GOAL OF THE EXERCISE:
Set down the lines of the data exactly, starting at the first and stopping after the line containing "detoxification, blood purification, and".

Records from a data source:
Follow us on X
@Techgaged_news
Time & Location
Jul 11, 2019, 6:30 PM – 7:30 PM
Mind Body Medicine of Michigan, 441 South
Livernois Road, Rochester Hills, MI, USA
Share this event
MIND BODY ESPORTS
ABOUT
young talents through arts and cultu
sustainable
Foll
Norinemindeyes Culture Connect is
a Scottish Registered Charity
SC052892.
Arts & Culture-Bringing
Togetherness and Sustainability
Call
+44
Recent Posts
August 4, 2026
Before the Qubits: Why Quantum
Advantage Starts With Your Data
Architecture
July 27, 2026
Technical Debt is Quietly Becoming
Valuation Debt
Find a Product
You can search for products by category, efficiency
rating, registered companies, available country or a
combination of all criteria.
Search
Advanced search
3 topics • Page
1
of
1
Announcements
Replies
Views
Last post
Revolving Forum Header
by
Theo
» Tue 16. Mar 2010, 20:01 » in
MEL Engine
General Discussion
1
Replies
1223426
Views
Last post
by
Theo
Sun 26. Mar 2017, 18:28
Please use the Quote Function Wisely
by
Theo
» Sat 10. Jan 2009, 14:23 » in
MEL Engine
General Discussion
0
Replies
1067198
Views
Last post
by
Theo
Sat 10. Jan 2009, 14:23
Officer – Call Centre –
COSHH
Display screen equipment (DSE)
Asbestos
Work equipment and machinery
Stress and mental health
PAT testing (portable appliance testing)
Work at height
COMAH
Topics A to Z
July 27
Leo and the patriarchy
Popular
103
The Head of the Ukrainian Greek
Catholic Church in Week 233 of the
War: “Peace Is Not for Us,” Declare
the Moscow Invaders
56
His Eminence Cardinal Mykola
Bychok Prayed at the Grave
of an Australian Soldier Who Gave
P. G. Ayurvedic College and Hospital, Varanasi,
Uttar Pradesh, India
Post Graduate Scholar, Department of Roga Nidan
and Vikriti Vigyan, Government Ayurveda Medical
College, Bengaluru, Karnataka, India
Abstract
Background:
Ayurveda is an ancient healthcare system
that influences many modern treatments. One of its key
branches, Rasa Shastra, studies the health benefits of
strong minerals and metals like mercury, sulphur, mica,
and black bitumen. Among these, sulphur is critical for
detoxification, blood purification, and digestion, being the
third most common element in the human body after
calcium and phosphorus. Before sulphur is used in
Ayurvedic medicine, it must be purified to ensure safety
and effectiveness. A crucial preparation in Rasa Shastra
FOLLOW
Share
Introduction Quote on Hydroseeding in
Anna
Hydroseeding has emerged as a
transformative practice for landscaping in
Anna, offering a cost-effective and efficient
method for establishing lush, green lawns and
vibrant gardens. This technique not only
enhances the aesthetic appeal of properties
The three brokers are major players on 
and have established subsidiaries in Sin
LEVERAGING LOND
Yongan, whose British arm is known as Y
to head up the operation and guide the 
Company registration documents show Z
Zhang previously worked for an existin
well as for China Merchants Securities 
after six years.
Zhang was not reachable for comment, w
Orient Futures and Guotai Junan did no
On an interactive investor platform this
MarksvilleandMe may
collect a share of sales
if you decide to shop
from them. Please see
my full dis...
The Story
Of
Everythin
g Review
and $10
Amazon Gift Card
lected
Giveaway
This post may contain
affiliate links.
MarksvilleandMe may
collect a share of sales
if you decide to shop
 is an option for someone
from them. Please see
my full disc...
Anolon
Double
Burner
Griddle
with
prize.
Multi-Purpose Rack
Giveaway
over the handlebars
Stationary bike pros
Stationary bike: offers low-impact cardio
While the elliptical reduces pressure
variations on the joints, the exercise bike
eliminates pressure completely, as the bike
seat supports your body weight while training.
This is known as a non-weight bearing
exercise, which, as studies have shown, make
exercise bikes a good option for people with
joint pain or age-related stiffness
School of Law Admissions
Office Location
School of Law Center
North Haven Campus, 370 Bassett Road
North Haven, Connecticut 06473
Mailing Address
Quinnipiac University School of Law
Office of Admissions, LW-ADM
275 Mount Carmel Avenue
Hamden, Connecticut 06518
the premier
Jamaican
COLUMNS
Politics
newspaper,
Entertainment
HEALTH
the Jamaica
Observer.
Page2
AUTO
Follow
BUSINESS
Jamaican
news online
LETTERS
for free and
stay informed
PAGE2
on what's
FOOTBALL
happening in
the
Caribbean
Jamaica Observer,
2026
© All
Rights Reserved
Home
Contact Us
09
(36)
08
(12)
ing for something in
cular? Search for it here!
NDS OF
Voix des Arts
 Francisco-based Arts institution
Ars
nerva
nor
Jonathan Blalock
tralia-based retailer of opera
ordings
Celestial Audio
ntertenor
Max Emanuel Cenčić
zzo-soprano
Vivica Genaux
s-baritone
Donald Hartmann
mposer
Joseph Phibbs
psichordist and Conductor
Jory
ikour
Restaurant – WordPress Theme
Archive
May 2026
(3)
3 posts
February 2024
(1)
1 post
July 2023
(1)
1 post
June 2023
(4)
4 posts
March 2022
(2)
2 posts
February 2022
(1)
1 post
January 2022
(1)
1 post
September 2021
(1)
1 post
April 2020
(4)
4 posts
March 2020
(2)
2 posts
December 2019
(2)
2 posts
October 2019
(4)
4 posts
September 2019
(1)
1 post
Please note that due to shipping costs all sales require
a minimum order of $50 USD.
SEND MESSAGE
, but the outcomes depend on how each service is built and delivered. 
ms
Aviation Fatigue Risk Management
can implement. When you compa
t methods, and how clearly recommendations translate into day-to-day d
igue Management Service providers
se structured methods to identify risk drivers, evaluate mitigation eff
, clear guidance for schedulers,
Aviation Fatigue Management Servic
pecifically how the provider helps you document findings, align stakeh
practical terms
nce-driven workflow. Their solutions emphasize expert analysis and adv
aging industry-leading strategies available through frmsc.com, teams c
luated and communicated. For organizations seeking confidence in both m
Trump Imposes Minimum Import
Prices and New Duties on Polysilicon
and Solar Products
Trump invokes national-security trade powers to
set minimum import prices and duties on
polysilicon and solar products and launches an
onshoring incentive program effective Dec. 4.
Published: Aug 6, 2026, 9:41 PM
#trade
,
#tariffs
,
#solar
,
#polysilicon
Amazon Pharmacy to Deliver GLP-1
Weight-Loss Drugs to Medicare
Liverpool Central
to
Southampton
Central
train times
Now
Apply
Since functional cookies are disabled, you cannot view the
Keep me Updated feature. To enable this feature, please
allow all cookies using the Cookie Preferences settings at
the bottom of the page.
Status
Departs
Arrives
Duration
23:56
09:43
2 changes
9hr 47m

ANSWER BOX:
Follow us on X
@Techgaged_news
Time & Location
Jul 11, 2019, 6:30 PM – 7:30 PM
Mind Body Medicine of Michigan, 441 South
Livernois Road, Rochester Hills, MI, USA
Share this event
MIND BODY ESPORTS
ABOUT
young talents through arts and cultu
sustainable
Foll
Norinemindeyes Culture Connect is
a Scottish Registered Charity
SC052892.
Arts & Culture-Bringing
Togetherness and Sustainability
Call
+44
Recent Posts
August 4, 2026
Before the Qubits: Why Quantum
Advantage Starts With Your Data
Architecture
July 27, 2026
Technical Debt is Quietly Becoming
Valuation Debt
Find a Product
You can search for products by category, efficiency
rating, registered companies, available country or a
combination of all criteria.
Search
Advanced search
3 topics • Page
1
of
1
Announcements
Replies
Views
Last post
Revolving Forum Header
by
Theo
» Tue 16. Mar 2010, 20:01 » in
MEL Engine
General Discussion
1
Replies
1223426
Views
Last post
by
Theo
Sun 26. Mar 2017, 18:28
Please use the Quote Function Wisely
by
Theo
» Sat 10. Jan 2009, 14:23 » in
MEL Engine
General Discussion
0
Replies
1067198
Views
Last post
by
Theo
Sat 10. Jan 2009, 14:23
Officer – Call Centre –
COSHH
Display screen equipment (DSE)
Asbestos
Work equipment and machinery
Stress and mental health
PAT testing (portable appliance testing)
Work at height
COMAH
Topics A to Z
July 27
Leo and the patriarchy
Popular
103
The Head of the Ukrainian Greek
Catholic Church in Week 233 of the
War: “Peace Is Not for Us,” Declare
the Moscow Invaders
56
His Eminence Cardinal Mykola
Bychok Prayed at the Grave
of an Australian Soldier Who Gave
P. G. Ayurvedic College and Hospital, Varanasi,
Uttar Pradesh, India
Post Graduate Scholar, Department of Roga Nidan
and Vikriti Vigyan, Government Ayurveda Medical
College, Bengaluru, Karnataka, India
Abstract
Background:
Ayurveda is an ancient healthcare system
that influences many modern treatments. One of its key
branches, Rasa Shastra, studies the health benefits of
strong minerals and metals like mercury, sulphur, mica,
and black bitumen. Among these, sulphur is critical for
detoxification, blood purification, and digestion, being the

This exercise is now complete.